In my post about capturing a Blue Duck in flight, I alluded to the fact that the common thread flowing through my happy places is water. For Christmas I received a gift of Derek Grzelewski’s book The Trout Dreams from someone acquainted with my aquatic afflictions. The opportunity to read it recently rekindled embers of the reason I ended up in New Zealand.
Flytying was always a big part of my flyfishing. It is similar to the post-processing part of photography but could probably be considered pre-processing in preparation for a wilderness trip rather than processing images after a trip. After a few years break ( sadly I have not even bought a fishing licence for the past 2 years) I settled in at my flytying desk and tied up a batch of nymphs and Cicada imitations, not that I needed them, but as an exercise of anticipation itself.
A last minute decision saw me armed with my newly tied flies and a freshly purchased fishing licence aiming for the hills, the scenery and heather edged road reminding me of regular previous journeys. There are a few different sections of the river that I fish and I decided to visit the part where I had first seen a Blue Duck. The river was in typical summer mode, low and clear suggesting the fish would be in the cooler deeper runs and pools.

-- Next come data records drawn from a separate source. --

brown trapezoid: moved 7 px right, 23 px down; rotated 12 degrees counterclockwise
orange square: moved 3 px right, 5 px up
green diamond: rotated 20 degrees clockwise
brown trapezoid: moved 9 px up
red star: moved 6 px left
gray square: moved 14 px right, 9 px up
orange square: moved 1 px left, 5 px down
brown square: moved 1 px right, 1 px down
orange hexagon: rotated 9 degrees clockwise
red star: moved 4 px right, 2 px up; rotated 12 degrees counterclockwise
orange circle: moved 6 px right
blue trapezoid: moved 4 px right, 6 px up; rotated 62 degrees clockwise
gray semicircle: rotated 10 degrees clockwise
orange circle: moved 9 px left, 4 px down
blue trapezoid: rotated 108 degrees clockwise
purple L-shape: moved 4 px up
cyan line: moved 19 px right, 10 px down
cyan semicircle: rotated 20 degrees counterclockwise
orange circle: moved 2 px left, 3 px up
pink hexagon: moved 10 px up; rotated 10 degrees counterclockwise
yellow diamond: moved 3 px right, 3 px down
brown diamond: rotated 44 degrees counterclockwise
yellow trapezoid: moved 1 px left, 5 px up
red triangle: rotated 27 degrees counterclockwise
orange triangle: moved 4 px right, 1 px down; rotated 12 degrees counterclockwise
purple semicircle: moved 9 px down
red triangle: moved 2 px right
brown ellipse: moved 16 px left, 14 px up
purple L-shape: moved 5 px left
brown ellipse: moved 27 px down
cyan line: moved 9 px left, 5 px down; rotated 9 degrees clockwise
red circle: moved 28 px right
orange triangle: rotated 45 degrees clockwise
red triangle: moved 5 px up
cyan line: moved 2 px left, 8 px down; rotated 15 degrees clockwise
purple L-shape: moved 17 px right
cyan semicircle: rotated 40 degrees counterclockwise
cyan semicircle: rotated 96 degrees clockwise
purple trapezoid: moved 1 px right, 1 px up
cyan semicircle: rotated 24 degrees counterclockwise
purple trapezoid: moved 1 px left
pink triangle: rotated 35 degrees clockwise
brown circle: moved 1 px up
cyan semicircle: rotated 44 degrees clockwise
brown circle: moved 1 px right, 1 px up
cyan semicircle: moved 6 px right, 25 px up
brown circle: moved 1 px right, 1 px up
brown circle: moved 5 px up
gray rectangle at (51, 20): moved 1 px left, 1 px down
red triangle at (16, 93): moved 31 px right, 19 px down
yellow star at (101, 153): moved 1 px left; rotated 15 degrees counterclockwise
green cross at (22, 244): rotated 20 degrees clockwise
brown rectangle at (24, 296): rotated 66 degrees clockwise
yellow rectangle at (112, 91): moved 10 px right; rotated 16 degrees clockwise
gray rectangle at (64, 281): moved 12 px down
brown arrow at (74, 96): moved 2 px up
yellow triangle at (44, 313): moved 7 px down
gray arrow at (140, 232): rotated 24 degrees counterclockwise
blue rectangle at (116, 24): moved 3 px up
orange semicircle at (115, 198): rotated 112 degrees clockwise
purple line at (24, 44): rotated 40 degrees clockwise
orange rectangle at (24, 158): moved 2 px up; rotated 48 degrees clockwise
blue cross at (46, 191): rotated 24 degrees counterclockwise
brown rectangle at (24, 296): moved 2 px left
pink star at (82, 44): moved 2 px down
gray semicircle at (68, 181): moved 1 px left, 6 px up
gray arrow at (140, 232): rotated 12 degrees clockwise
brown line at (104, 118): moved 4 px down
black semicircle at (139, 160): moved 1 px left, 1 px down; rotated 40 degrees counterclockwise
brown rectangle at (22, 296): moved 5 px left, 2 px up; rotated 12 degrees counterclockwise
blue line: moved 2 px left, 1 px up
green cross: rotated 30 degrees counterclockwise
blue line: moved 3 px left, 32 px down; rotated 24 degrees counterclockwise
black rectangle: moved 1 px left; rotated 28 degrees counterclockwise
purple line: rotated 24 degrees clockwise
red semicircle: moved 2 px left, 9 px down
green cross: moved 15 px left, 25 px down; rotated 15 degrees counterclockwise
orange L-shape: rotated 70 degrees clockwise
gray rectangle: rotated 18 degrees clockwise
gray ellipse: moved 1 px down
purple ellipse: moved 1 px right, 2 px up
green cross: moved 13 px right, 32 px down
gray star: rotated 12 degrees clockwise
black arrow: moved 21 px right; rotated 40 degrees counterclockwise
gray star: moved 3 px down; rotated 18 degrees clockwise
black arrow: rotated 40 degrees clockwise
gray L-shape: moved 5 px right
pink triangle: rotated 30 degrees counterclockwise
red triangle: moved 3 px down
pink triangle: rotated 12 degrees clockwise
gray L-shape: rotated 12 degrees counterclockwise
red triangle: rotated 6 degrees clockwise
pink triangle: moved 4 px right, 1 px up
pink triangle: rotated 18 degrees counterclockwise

There was no surface activity and prospecting with a nymph through the small riffles and pockets yielded nothing.
The first shaded deep pool revealed a large trout hanging in a small back eddy picking items from a chute between the branches of a fallen tree and beneath low hanging leaves. Its huge spade tail waved slowly and tantalisingly as it broke the surface while nonchalantly taking subsurface prey. Completely secure in the knowledge that its lair was inaccessible to a fly presentation. My attempts cost me two of my nymphs sacrificed to sunken branches.
Heading further upstream revealed 2 more fish but no takes so I retraced my steps and decided to spend a bit more time prospecting a fast deep run heading up to the pool holding the big fish. My theory was that it would be defending its pool and causing a backup of smaller fish below it. The best looking water held a fallen tree on the far side so any fish hooked would be a challenge. I set up a double nymph rig and managed to drift it along the bottom on the near side of the run. The indicator hesitated and the water erupted with a small rainbow missile. I managed to keep it away from the tree and soon had a strong little trout in the net. Neural pathways and reflexes from the past fully revisited and flushed clear.
Two drifts later an action replay but this time with a much larger fish erupting from the pool. This one screamed upstream peeling line from my reel before turning and heading back into the branch tangled run where it wove a macrame creation stealing my tippet and flies.
Revisiting the past is something we often try to do if the past was good and has fond memories. Sometimes we succeed and sometimes we are disappointed. This attempt was a success.
Four years ago I did a similar trip to a different part of the river with Edin. On that occasion we overnighted and found both trout and Blue Ducks.
Photos with the amazing little Olympus TG5, the perfect camera to take on a fishing hike up a river as it is completely waterproof.